Which of the lines below hold the word "világbajnokságon"? Pull each of them out.

[[ Working data open ]]

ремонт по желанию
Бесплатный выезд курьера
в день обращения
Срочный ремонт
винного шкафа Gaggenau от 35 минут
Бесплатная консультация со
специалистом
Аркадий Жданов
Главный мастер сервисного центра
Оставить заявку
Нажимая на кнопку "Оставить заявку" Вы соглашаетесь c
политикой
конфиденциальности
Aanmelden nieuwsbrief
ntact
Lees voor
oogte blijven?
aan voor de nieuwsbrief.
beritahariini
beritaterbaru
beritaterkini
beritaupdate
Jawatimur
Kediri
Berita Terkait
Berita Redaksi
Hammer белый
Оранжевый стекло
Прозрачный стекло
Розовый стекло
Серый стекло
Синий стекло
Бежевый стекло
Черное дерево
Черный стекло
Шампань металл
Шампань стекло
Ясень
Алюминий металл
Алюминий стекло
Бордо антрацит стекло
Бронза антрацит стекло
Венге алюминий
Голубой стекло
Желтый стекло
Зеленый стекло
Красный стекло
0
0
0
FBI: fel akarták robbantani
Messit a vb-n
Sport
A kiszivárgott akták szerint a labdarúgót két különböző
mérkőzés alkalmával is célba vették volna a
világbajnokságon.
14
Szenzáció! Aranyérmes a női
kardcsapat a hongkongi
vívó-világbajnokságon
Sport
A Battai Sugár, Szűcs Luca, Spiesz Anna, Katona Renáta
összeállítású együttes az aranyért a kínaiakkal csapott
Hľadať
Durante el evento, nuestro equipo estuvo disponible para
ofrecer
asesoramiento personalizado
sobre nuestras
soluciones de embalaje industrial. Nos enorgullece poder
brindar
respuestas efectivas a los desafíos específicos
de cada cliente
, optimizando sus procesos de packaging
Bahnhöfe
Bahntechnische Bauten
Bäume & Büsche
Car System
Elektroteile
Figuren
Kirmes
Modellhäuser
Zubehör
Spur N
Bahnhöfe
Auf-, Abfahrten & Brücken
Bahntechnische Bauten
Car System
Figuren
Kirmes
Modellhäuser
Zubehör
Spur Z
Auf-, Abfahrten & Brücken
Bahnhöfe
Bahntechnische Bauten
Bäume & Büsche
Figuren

[[ Working data closed ]]

● **Your response**
világbajnokságon.
vívó-világbajnokságon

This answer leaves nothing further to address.